Your task:
Look through the data that follows and copy each line with the string "neck".

Stored data:
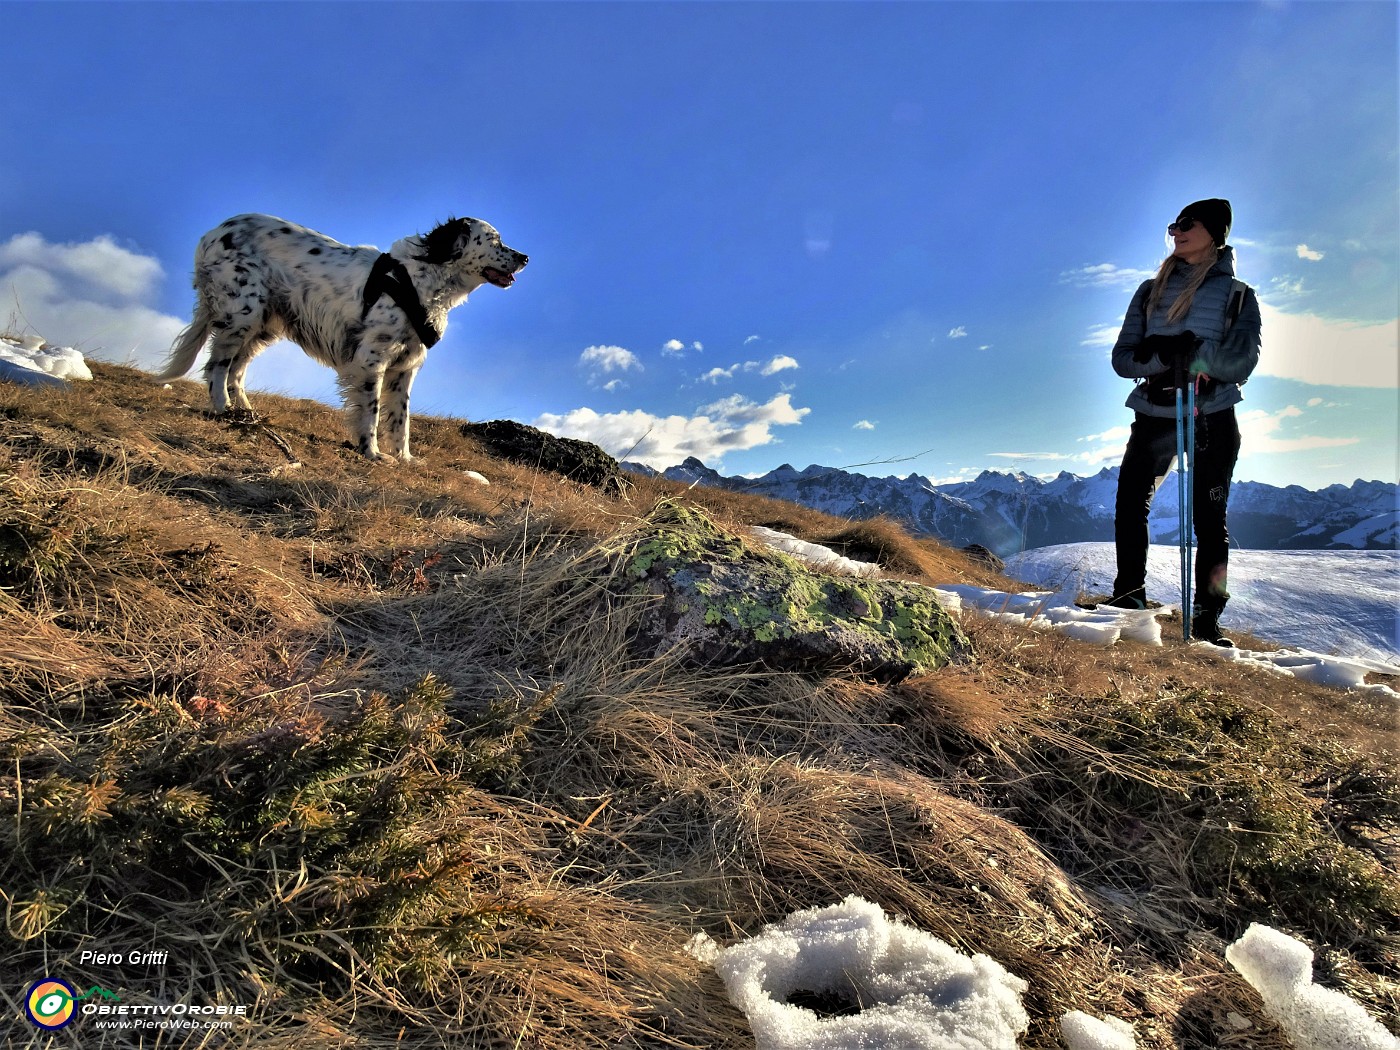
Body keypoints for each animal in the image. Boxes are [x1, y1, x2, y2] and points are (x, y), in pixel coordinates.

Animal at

...

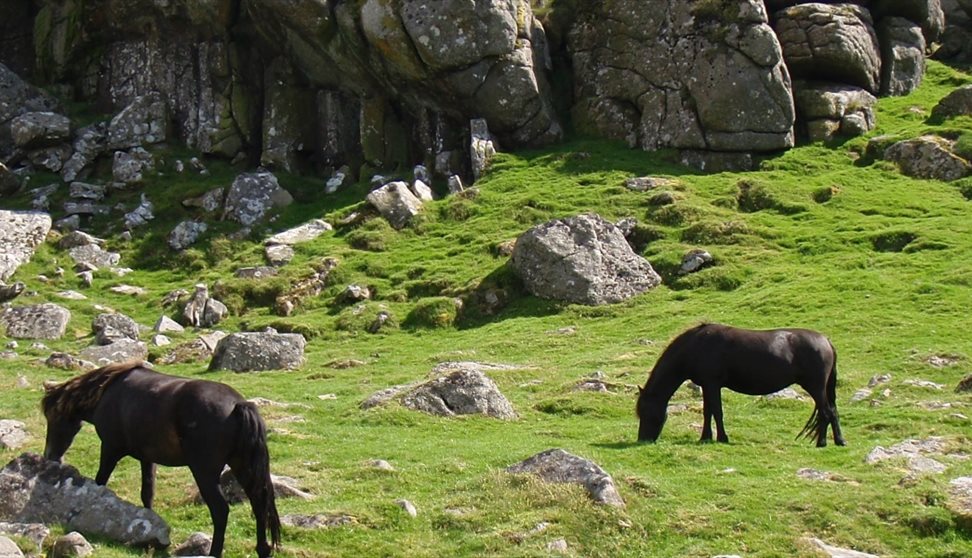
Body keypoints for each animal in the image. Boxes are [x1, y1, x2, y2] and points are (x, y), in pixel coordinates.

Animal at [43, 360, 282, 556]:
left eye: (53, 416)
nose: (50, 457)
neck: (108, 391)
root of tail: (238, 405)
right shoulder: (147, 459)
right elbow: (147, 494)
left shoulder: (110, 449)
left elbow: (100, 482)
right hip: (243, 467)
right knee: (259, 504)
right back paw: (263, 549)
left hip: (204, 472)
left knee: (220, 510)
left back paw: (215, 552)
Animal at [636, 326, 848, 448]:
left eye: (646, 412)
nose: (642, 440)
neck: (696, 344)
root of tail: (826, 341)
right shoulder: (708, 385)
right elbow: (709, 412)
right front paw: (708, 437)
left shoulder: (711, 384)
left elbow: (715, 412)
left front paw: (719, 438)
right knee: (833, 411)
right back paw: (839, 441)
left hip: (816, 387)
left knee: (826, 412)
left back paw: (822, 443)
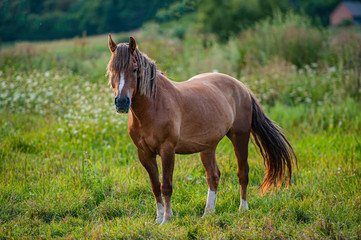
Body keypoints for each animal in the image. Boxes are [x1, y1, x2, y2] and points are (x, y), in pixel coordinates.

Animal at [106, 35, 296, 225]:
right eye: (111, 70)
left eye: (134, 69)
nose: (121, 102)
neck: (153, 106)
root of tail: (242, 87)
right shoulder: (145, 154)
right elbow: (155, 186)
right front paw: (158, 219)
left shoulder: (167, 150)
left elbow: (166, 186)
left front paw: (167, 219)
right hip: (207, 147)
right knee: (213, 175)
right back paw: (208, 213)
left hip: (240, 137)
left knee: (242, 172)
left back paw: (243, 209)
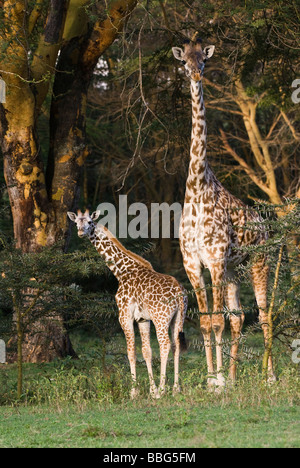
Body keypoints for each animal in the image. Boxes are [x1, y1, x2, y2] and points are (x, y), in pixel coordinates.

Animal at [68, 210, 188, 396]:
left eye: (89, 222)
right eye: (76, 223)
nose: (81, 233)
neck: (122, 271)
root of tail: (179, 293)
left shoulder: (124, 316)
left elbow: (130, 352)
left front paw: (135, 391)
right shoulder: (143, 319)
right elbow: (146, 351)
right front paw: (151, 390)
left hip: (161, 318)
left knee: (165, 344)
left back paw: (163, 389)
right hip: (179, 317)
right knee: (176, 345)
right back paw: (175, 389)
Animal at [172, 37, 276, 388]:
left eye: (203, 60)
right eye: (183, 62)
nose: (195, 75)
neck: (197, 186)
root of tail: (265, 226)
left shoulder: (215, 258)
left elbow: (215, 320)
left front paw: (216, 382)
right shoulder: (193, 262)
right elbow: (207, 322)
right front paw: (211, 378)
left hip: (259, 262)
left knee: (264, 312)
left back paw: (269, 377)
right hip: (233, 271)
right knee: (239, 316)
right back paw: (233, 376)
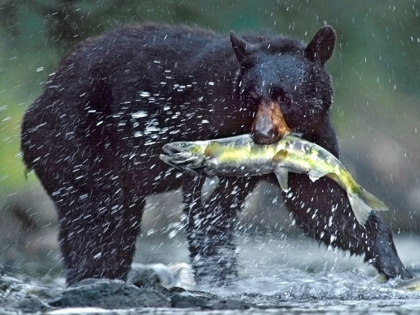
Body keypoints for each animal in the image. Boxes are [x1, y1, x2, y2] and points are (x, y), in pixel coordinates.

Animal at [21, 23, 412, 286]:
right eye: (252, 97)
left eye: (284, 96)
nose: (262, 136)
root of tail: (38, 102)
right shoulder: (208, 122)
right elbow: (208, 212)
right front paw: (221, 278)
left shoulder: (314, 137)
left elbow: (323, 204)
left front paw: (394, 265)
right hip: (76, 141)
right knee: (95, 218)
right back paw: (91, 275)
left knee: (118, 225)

* * *

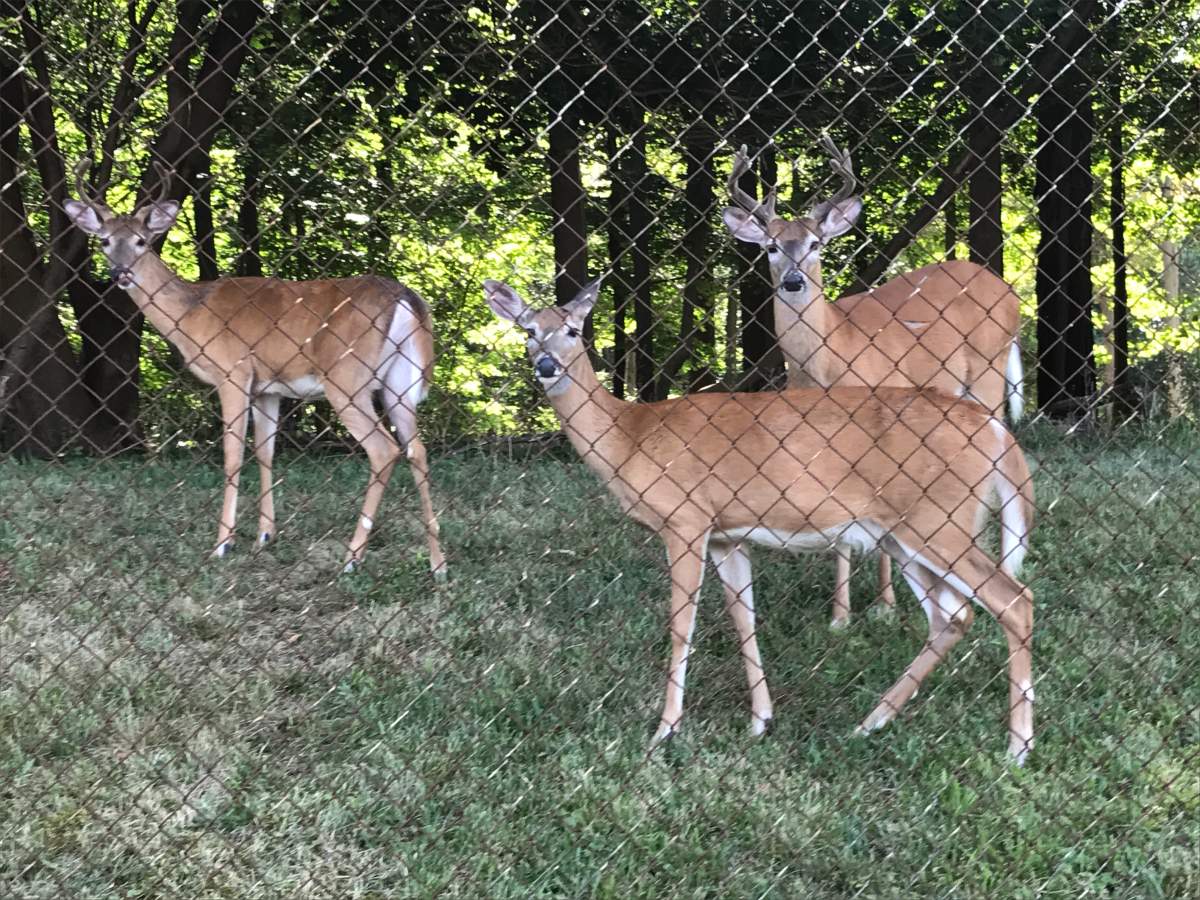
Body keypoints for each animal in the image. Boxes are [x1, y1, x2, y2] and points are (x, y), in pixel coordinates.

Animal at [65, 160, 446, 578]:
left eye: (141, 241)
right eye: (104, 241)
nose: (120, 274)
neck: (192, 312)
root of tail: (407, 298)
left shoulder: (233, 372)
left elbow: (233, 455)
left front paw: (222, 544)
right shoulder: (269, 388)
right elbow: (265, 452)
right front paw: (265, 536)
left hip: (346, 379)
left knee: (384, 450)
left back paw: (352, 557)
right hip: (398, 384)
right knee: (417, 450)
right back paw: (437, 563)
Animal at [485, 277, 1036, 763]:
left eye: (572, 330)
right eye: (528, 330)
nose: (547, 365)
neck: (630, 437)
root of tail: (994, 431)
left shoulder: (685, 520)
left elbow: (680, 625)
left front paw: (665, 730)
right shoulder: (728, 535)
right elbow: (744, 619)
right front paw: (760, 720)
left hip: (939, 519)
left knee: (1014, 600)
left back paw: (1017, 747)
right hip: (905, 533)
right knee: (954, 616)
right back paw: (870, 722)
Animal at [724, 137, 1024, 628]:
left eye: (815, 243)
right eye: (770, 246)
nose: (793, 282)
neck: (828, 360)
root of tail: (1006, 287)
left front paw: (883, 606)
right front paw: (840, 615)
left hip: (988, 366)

Answer box:
neck: (108, 391)
neck: (696, 344)
neck: (153, 106)
neck: (122, 271)
neck: (197, 186)
neck: (192, 312)
neck: (630, 437)
neck: (828, 360)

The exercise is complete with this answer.